Citra satelit menunjukkan sedikit peningkatan permukaan tanah ke dekat puncak, yang mana menunjukkan peningkatan tekanan pada bawah.

Mohammadnia menghitung bahwa pendorong pengangkatan ini berada 1.608 hingga 2.067 kaki (490 hingga 630 m) di bawah permukaan. Mustahil untuk mengetahui secara pasti apa yang mana sedang terjadi, tetapi para peneliti mengesampingkan factor eksternal seperti gempa bumi atau curah hujan di dalam dekatnya.

Waduk magma gunung berapi yang dimaksud berada tambahan dari 2 mil di dalam bawah permukaan atau jarak jauh lebih banyak di daripada apa pun yang mana menggerakkan pengangkatan tersebut.

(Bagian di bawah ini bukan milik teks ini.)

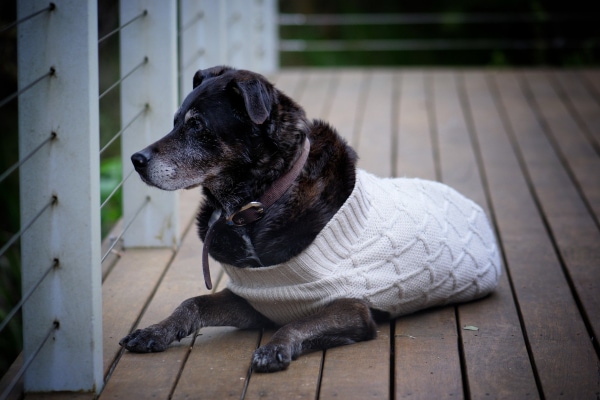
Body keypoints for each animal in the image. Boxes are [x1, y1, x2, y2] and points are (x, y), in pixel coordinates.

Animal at [118, 65, 502, 372]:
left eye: (197, 125)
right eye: (175, 122)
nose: (136, 160)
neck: (257, 203)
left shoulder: (353, 308)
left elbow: (294, 325)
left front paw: (274, 349)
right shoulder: (256, 302)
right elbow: (192, 303)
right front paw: (155, 331)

Sebaliknya, pengangkatan yang dimaksud disebabkan oleh inovasi pada pipa hidrotermal di bawah gunung berapi yang tersebut menyebabkan penumpukan gas, atau banyak kecil magma mungkin saja telah dilakukan bergeser pada bawah gunung berapi, yang digunakan memungkinkan gas menggelembung ke bebatuan di atasnya, meningkatkan tekanan pada pori-pori serta rekahan batuan, dan juga menyebabkan tanah sedikit terangkat.

Tahap selanjutnya di penelitian ini, menurut González, adalah berkolaborasi dengan para ilmuwan yang dimaksud melakukan pemantauan gas ke gunung berapi.

“Studi ini tiada bertujuan untuk mengakibatkan kepanikan ke masyarakat. Studi ini merupakan seruan bagi pihak berwenang dalam kawasan Iran untuk mengalokasikan beberapa orang sumber daya guna meninjau hal ini,” papar González.